La victoire écrasante d'Andy Burnham à l'élection partielle de Makerfield ne marque pas seulement un revers cinglant pour la direction travailliste nationale. Elle enclenche également une course ouverte pour le poste de maire du Grand Manchester, que l'ancien ministre occupait depuis sa création en 2017.
Peu après l'annonce des résultats, plusieurs responsables politiques locaux et nationaux ont commencé à sonder les soutiens en vue de l'élection municipale anticipée qui devrait avoir lieu dans les prochains mois. Selon des sources proches des négociations, au moins trois noms circulent avec insistance : le député travailliste de Wigan, Lisa Nandy ; l'actuel maire adjoint chargé des transports, Andrew Western ; et la maire de Salford, Paul Dennett. Cependant, aucun d'entre eux n'a officiellement déclaré sa candidature.
Un départ précipité
La démission programmée d'Andy Burnham, qui a officiellement quitté ses fonctions de maire après avoir remporté le siège de Makerfield avec plus de 60 % des voix, oblige le conseil municipal à organiser une élection dans les quatre-vingts jours. Le calendrier exact n'a pas encore été fixé, mais les spéculations vont bon train sur la date, probablement à l'automne 2026.
L'élection partielle de Makerfield était elle-même devenue un test de la popularité de Burnham face à la ligne défendue par Keir Starmer. Le vainqueur n'a pas ménagé ses critiques à l'encontre de la direction nationale, dénonçant une stratégie « trop centriste » et appelant à un recentrage sur les questions sociales. Dans son discours de victoire, il a estimé que ce scrutin constituait un « tournant » pour le parti, sans pour autant appeler explicitement à une remise en cause immédiate de la direction.
Des dissensions internes
Le départ de Burnham du poste de maire laisse un vide que plusieurs factions travaillistes espèrent combler. Les partisans de l'aile gauche du parti, emmenés par le député Richard Burgon, militent pour une candidature qui incarnerait une rupture nette avec la politique de Starmer. En face, les modérés redoutent qu'une victoire d'un candidat très marqué à gauche ne serve de tremplin pour une contestation plus large de la direction nationale.
Les conservateurs, de leur côté, tentent de capitaliser sur les divisions internes des travaillistes. Le député conservateur du Grand Manchester a qualifié la situation de « chaos organisationnel » et promet de présenter un candidat « compétitif » pour la mairie. Quant au parti Reform UK, qui a obtenu un score modeste à Makerfield, il espère profiter d'une éventuelle élection à trois tours pour attirer les électeurs mécontents.

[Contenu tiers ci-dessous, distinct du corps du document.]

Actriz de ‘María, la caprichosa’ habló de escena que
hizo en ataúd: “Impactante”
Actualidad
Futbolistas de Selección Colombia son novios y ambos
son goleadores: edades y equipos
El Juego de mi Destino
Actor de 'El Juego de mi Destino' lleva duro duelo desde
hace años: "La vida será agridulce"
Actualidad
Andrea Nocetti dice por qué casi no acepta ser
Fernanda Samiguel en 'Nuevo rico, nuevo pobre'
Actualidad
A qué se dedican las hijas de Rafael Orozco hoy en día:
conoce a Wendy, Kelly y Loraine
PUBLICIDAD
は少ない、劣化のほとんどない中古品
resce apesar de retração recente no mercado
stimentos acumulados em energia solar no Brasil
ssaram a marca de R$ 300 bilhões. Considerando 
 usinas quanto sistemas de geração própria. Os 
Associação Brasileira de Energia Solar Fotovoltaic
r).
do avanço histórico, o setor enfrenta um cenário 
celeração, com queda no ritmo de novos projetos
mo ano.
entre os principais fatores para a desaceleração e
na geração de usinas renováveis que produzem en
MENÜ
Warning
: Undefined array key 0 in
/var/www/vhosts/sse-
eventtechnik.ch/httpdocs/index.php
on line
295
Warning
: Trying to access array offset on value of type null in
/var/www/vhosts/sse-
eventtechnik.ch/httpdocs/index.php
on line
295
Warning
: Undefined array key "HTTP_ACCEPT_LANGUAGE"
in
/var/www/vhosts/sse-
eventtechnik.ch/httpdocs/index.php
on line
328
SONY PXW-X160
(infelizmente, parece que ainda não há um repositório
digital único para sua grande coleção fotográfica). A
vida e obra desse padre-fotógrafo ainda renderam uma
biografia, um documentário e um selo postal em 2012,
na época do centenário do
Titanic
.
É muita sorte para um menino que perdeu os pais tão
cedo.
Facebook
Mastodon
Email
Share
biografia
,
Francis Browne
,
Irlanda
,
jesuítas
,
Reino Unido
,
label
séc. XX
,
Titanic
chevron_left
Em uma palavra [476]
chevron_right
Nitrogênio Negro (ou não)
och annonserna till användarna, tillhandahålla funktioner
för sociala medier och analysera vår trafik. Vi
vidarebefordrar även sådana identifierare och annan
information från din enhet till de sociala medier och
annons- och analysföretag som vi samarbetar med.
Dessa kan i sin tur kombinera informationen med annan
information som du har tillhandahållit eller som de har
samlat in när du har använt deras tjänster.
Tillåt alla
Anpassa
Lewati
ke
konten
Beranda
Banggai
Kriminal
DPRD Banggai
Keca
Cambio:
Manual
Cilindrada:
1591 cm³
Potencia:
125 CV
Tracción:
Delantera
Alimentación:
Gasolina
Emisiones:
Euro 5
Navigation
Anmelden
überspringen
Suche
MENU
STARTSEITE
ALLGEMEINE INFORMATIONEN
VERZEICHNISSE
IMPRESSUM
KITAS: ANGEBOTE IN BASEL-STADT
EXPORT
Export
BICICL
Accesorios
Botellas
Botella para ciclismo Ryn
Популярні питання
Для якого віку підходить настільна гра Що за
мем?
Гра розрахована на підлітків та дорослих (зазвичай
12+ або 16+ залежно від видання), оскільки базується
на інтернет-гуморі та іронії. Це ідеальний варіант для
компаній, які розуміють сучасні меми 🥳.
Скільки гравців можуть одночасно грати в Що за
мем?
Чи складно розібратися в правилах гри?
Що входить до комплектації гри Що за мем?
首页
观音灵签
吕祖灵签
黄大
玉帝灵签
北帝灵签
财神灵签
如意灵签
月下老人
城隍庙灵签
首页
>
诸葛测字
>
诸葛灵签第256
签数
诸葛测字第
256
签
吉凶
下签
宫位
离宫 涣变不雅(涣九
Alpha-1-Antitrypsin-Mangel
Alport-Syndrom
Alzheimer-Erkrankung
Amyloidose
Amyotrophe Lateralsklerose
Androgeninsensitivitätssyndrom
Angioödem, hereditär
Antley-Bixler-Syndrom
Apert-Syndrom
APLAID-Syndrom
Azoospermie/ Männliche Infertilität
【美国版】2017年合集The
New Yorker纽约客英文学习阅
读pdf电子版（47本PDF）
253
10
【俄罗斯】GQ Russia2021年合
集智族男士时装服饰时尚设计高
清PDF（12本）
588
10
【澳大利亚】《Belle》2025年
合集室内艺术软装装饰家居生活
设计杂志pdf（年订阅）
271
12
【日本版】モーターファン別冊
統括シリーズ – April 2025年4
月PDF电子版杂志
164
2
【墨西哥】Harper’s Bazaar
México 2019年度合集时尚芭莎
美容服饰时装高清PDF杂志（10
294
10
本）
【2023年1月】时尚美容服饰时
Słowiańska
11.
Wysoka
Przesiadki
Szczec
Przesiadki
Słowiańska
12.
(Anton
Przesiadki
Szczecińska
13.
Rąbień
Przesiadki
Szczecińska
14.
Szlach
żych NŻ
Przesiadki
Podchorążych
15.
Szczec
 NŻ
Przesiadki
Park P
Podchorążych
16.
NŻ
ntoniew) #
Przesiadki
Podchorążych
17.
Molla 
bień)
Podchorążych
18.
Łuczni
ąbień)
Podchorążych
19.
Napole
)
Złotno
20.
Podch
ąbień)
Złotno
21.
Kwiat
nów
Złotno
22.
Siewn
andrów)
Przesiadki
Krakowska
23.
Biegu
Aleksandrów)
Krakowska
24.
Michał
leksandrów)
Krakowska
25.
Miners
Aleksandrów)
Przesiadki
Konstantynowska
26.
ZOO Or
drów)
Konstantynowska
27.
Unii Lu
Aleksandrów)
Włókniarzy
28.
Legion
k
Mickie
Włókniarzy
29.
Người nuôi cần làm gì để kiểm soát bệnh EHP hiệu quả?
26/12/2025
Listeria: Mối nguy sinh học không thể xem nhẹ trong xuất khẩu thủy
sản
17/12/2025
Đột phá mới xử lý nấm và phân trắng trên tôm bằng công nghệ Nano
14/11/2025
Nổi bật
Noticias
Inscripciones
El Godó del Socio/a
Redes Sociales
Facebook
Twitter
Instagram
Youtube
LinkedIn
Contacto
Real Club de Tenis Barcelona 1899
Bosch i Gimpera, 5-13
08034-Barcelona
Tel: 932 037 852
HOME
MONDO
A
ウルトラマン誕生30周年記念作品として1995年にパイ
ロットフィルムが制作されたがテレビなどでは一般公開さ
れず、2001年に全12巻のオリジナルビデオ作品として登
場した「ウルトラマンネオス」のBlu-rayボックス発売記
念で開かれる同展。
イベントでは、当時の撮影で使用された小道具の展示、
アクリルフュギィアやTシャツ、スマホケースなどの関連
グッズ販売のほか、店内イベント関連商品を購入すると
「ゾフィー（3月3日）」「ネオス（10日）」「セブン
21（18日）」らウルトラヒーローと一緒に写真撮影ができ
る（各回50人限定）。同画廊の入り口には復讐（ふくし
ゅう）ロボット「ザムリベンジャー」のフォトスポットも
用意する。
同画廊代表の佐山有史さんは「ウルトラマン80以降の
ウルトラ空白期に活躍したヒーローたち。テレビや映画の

Une gestion régionale en suspens
En attendant l'élection, le conseil municipal du Grand Manchester sera géré par un intérim. Le secrétaire d'État au Logement et aux Collectivités locales, Michael Gove, a indiqué que le gouvernement central superviserait la transition pour garantir la continuité des services publics. Les associations d'élus locaux pressent les autorités de fixer rapidement une date afin de limiter l'incertitude.
Les enjeux sont considérables : le Grand Manchester est la plus grande métropole régionale d'Angleterre après Londres, avec des compétences étendues en matière de transports, de logement et de développement économique. Le prochain maire devra notamment gérer le dossier épineux du financement des infrastructures, sujet sur lequel Burnham avait bâti une partie de sa popularité.
Quelle suite pour Burnham ?
André Burnham, qui a fait son entrée à la Chambre des communes, ne devrait pas rester longtemps simple député d'arrière-ban. Ses proches évoquent la possibilité qu'il se porte candidat à la direction du Parti travailliste si Keir Starmer venait à démissionner. Cependant, une source anonyme au sein du parti prévient : « Pour l'instant, personne ne parle de départ de Keir. Mais les regards sont braqués sur Makerfield et sur ce que Andy fera de sa victoire. »
Dans l'immédiat, l'ancien maire devra composer avec son nouveau rôle parlementaire. Il a promis de continuer à défendre les intérêts du Grand Manchester, tout en pesant sur les orientations nationales. Ses premiers gestes à Westminster seront scrutés de près par les députés travaillistes, qui y verront le signal d'une offensive ou d'un apaisement.